* [TEXTE FOURNI]
┄┄┄┄┄┄┄┄┄┄
Nucléaire : faut-il prolonger Tihange 1 ?

C’est la question (éternelle) qui divise (encore et toujours). Faut-il sortir du nucléaire ou le prolonger ? Si les deux camps usent de tous leurs arguments dans le débat, une chose est claire : il est temps de choisir.

Tihange
© BelgaImage

C’est la sortie politique du week-end. Samedi matin, le président de l’Open Vld, Egbert Lachaert s’est prononcé sur la question nucléaire. Pour lui, la loi sur la sortie du nucléaire (dont le texte date de 2003) « doit être complétement remplacée, il faut une nouvelle loi avec de nouveaux délais », demande-t-il. De plus, ce dernier souhaiterait prolonger la durée de vie de la centrale nucléaire de Tihange 1 de dix ans.

A l’heure actuelle, trois partis du gouvernement sont prêts à revoir cette fameuse loi sur la sortie du nucléaire. Et vendredi dernier, le Conseil des ministres évoquait déjà la prolongation de réacteurs supplémentaires pour assurer l'approvisionnement en électricité de la Belgique. Mais pourquoi prolonger le nucléaire en Belgique ?

Des risques de pénurie

Vendredi, Elia, le gestionnaire de réseau haute tension, avertissait le gouvernement de risque de pénurie d’énergie. En cas de pic de consommation, la Belgique pourrait souffrir d'un déficit de 900 MW à 1,2 GW, selon ces derniers.

C’est pour pallier ce risque que le gouvernement se penche sur la possible prolongation du nucléaire en Belgique. Prolonger Tihange 1 permettrait de combler (en partie) ce gouffre et d’éloigner le spectre d’une possible pénurie. En économisant du combustible nucléaire en été, lorsque l'énergie renouvelable est plus abondante, les réacteurs pourraient alors être utilisés pendant deux hivers de plus.

Car ce sont les hivers 2025-26 et 2026-27 qui inquiètent le plus. Ces deux périodes correspondraient à l’arrêt (actuellement programmé) de Doel 2 le premier décembre 2025 et de Doel 1 le 15 février 2025 et de Tihange 1 le 1eroctobre 2025. Dans ce cadre, le gouvernement examine la possibilité de maintenir Doel 1 et 2 ainsi que Tihange 1 en tant que « réserve nucléaire ».

Une pression de plus en plus forte pour prolonger le nucléaire

Avec cette déclaration du président de l’Open Vld, le camp des « pro-nucléaire » s’accroit. Actuellement, trois partis du gouvernement fédéral se disent favorables à la révision du texte régulant la sortie du nucléaire en Belgique : l’Open Vld donc, mais également le MR dont les nombreuses sorties de son président, Georges-Louis Bouchez affichent clairement les intentions.

Mais également le CD&V, dont le président Sammy Mehdi s’est exprimé ce matin, au micro de la Première. Ce dernier a un avis très tranché quant à la sortie du nucléaire : « Non, on aura besoin du nucléaire. Au moment où on a décidé d'en prolonger 2 et potentiellement 5, et que l’on est en train d'investir dans l'innovation pour de nouvelles centrales nucléaires, il faut m'expliquer quelle est l'utilité de de maintenir la loi et de sortir du nucléaire. Et en même temps de prolonger les centrales ? »
┄┄┄┄┄┄┄┄┄┄
* [MATÉRIEL EXTRAIT]
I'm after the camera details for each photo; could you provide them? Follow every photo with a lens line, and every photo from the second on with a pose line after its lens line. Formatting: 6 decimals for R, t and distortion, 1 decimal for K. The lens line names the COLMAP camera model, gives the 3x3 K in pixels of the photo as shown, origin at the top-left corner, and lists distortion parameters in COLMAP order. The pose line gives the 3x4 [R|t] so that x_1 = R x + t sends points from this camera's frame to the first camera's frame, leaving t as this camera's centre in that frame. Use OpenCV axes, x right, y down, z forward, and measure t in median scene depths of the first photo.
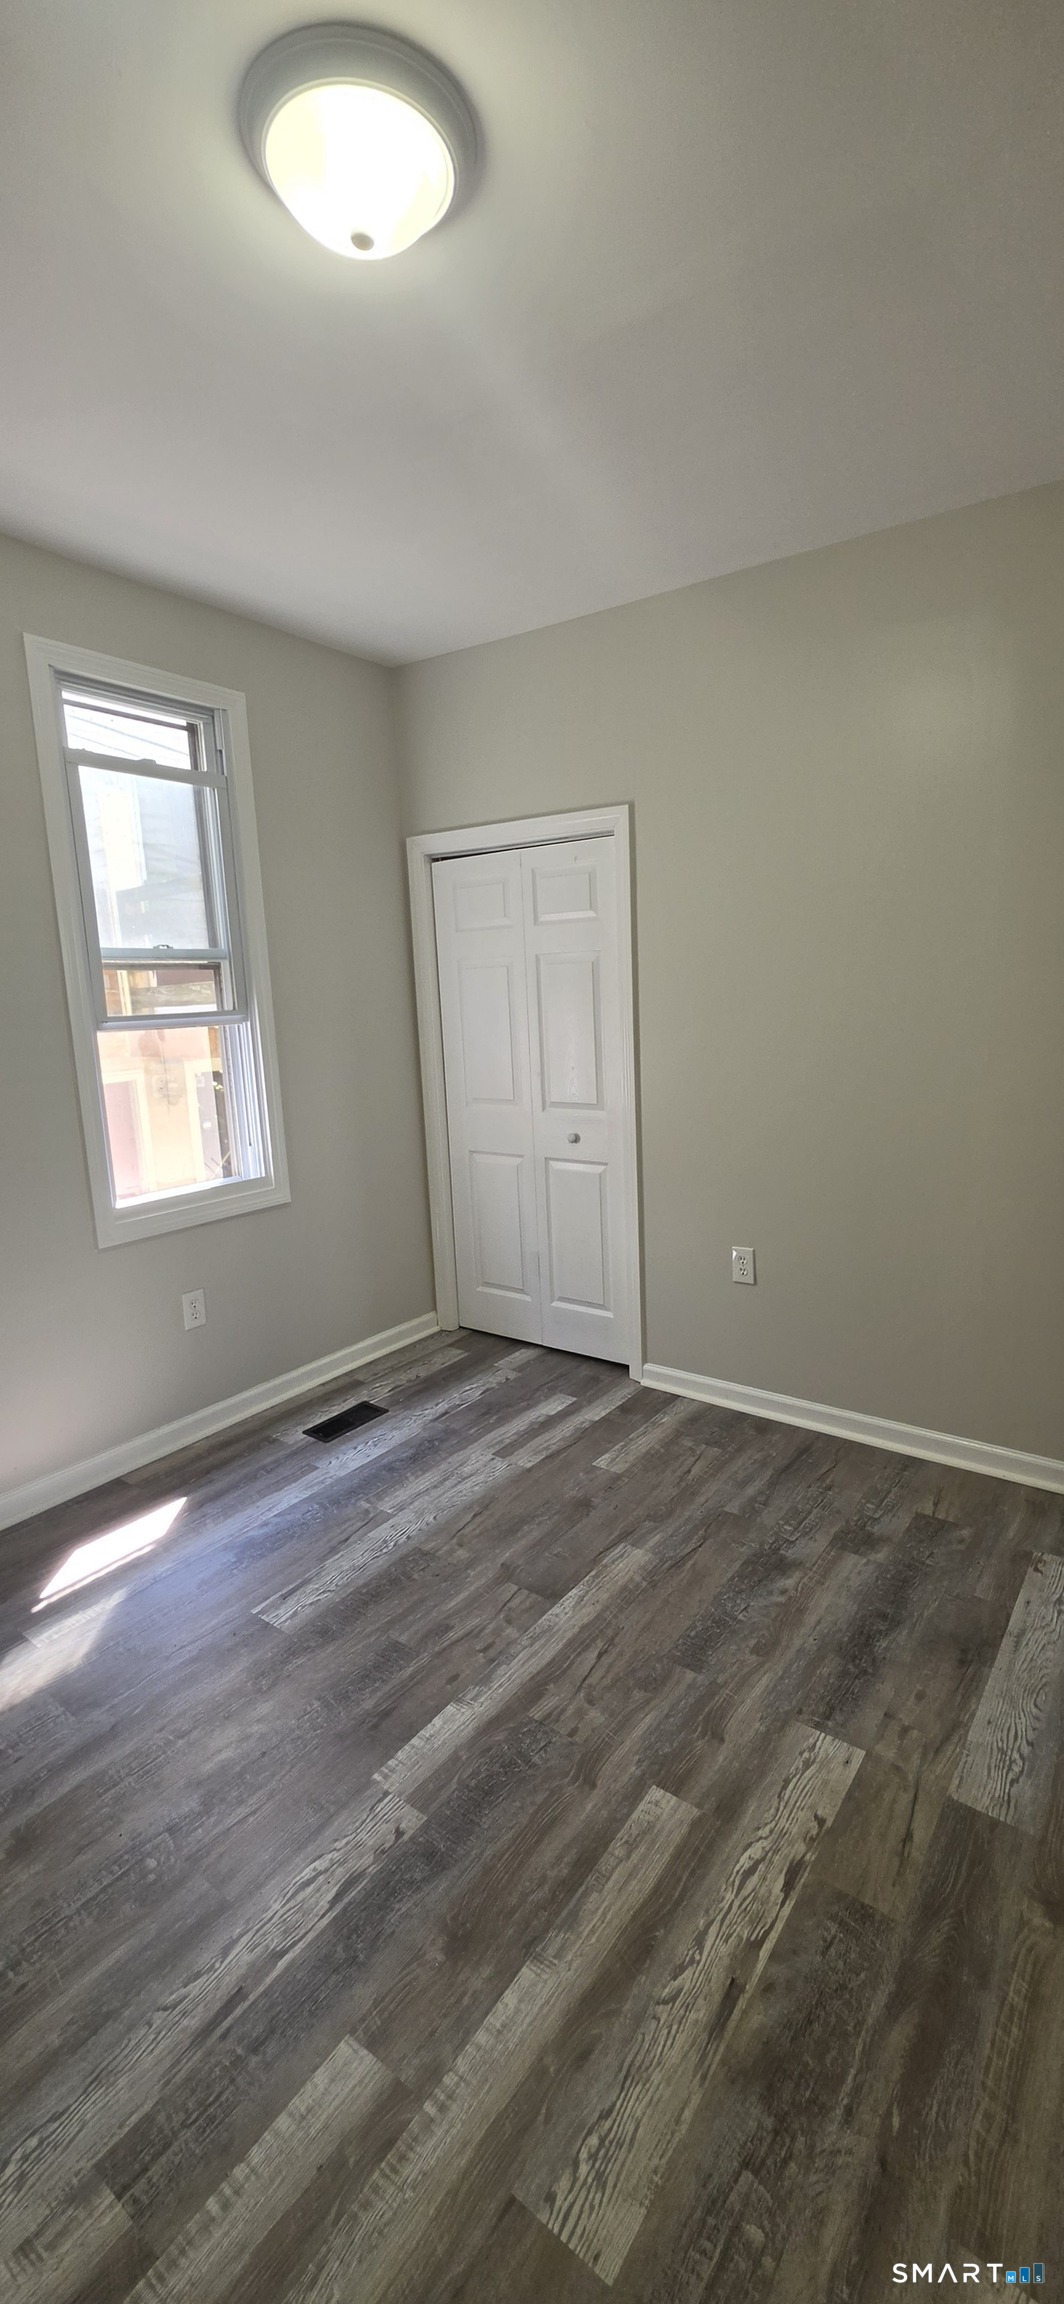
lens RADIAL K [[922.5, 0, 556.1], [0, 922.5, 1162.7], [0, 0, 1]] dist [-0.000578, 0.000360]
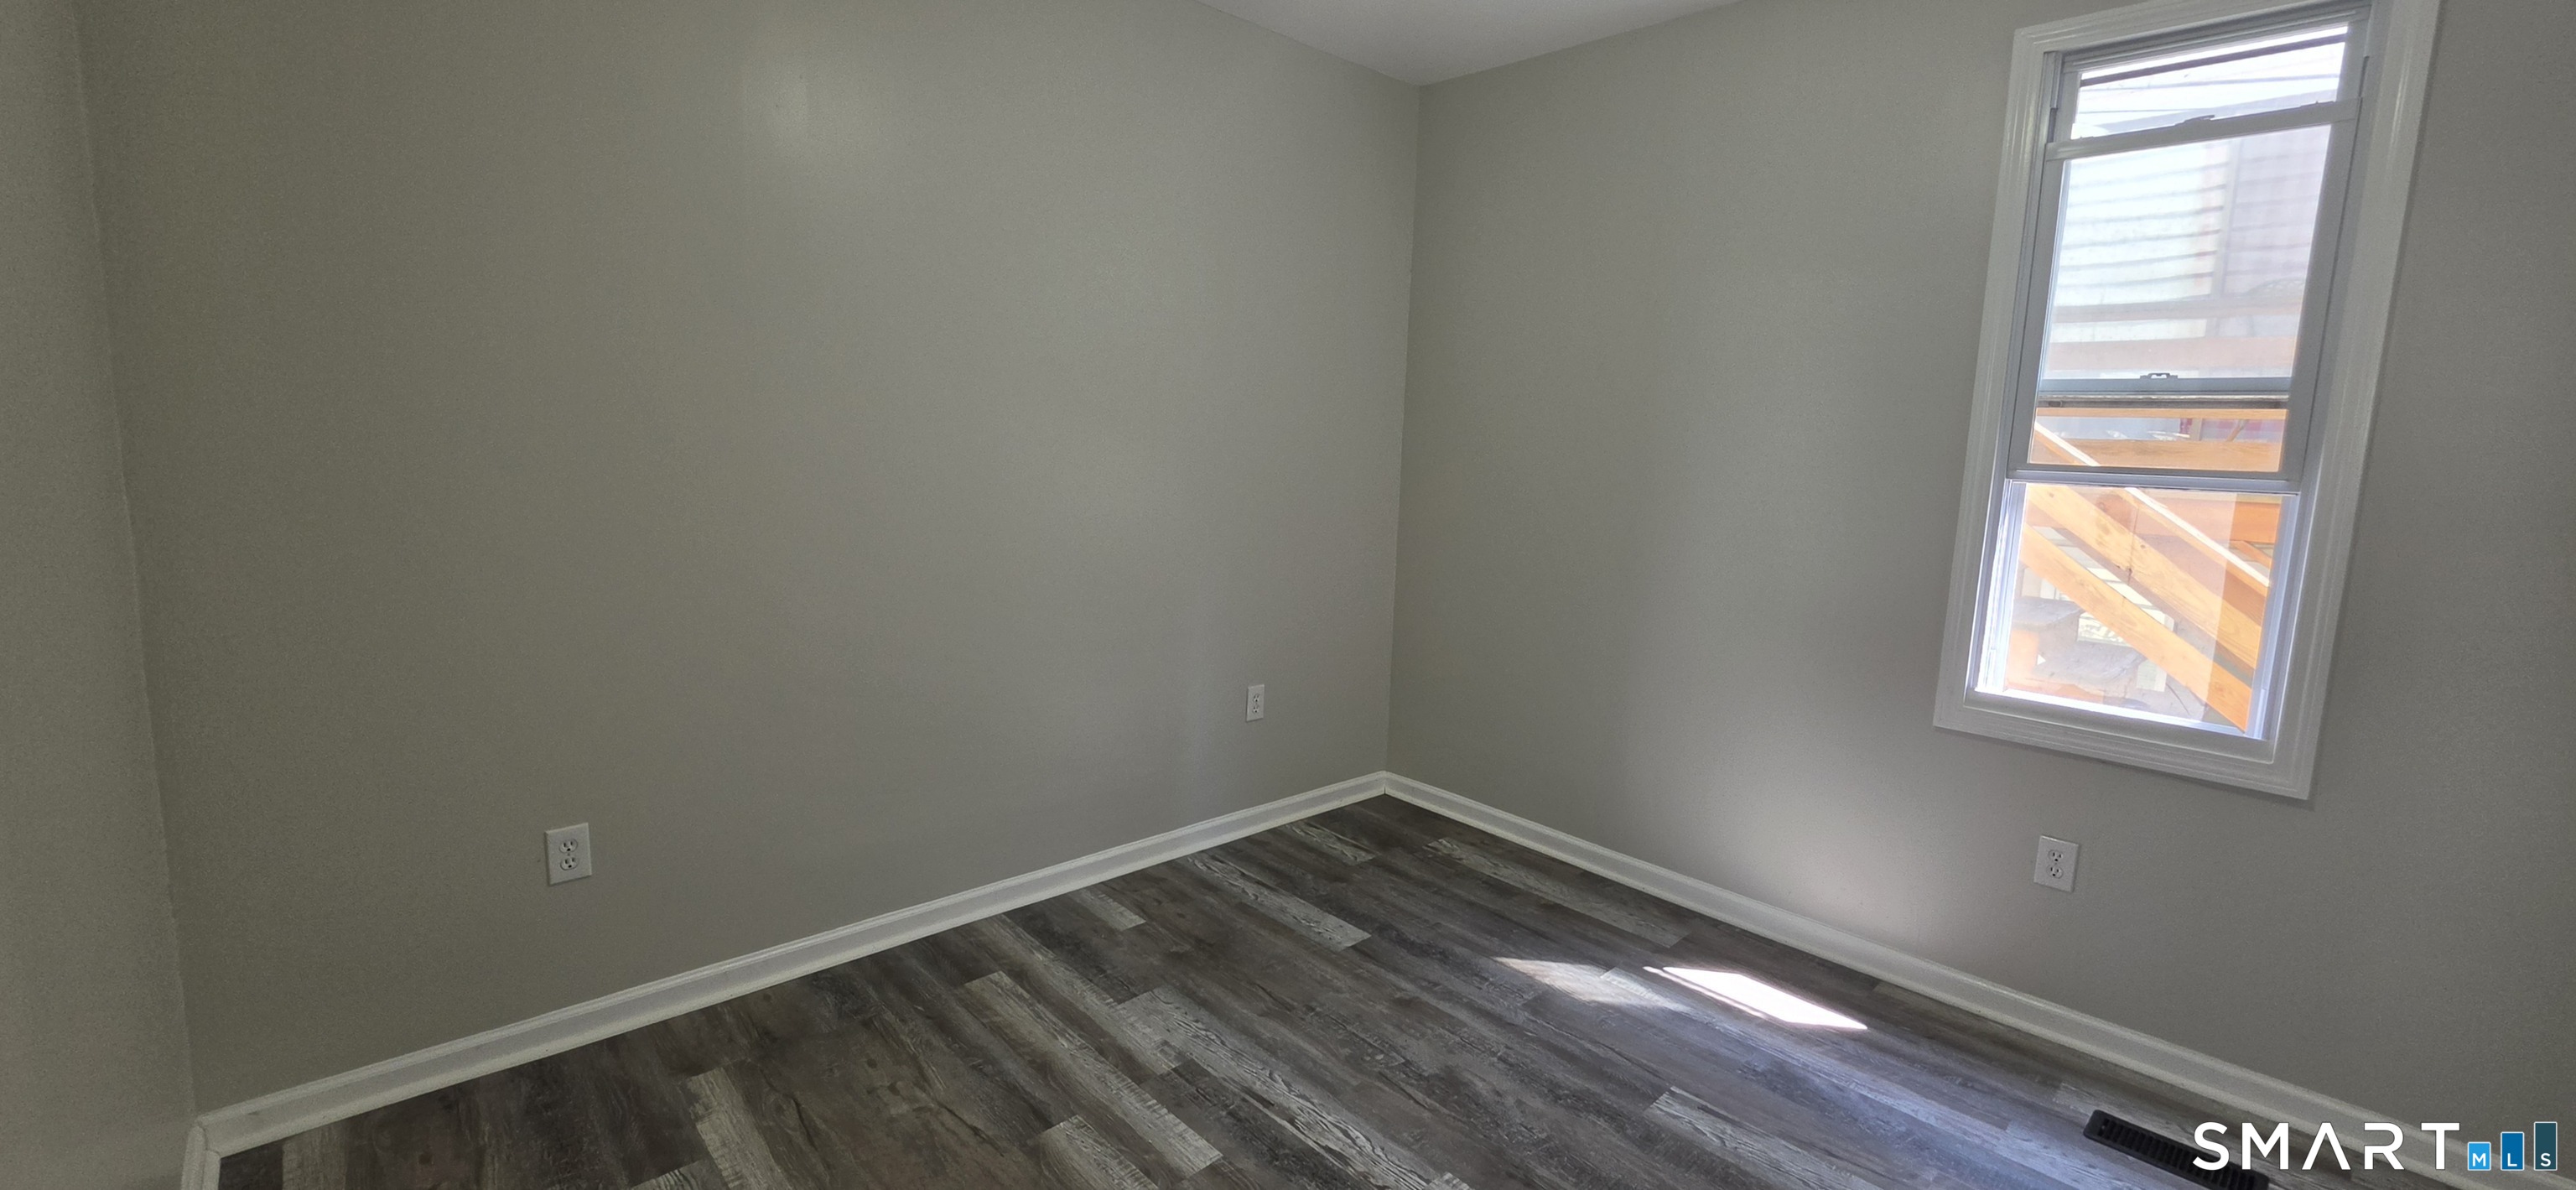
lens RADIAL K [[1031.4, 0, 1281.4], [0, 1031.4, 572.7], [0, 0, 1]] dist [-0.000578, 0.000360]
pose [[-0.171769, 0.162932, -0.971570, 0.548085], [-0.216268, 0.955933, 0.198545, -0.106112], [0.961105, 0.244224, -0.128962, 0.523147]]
┄┄┄┄┄┄┄┄┄┄
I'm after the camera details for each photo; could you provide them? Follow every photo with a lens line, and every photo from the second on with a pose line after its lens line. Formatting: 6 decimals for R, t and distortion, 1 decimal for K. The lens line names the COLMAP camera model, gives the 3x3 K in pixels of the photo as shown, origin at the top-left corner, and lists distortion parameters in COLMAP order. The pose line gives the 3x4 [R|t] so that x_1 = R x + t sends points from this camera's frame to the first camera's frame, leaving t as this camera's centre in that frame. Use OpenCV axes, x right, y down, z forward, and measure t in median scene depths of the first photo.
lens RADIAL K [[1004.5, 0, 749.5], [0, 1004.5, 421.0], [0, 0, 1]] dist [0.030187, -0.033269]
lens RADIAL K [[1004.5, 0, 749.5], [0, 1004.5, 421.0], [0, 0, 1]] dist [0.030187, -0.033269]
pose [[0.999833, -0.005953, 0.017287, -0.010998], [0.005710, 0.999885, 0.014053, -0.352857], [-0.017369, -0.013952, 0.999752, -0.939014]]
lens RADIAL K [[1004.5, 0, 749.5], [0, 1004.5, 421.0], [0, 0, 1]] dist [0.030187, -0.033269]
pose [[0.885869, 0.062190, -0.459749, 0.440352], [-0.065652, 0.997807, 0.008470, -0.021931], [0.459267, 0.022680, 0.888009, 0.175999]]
┄┄┄┄┄┄┄┄┄┄
* [CONSIGNES]
a – Citez fidèlement le passage de l'article sur Tihange 1 qui commence par « Car ce sont » et se poursuit jusqu'à « clairement les intentions. ».
b – Relevez tous les présidents de parti nommés dans l'article sur Tihange 1, en indiquant pour chacun le parti qu'il préside.
Le matériel extrait n'est d'aucune utilité pour ce qui est demandé ici.

* [RÉSULTATS PAR TÂCHE]
a –
Car ce sont les hivers 2025-26 et 2026-27 qui inquiètent le plus. Ces deux périodes correspondraient à l’arrêt (actuellement programmé) de Doel 2 le premier décembre 2025 et de Doel 1 le 15 février 2025 et de Tihange 1 le 1eroctobre 2025. Dans ce cadre, le gouvernement examine la possibilité de maintenir Doel 1 et 2 ainsi que Tihange 1 en tant que « réserve nucléaire ».

Une pression de plus en plus forte pour prolonger le nucléaire

Avec cette déclaration du président de l’Open Vld, le camp des « pro-nucléaire » s’accroit. Actuellement, trois partis du gouvernement fédéral se disent favorables à la révision du texte régulant la sortie du nucléaire en Belgique : l’Open Vld donc, mais également le MR dont les nombreuses sorties de son président, Georges-Louis Bouchez affichent clairement les intentions.

b –
Egbert Lachaert (Open Vld)
Georges-Louis Bouchez (MR)
Sammy Mehdi (CD&V)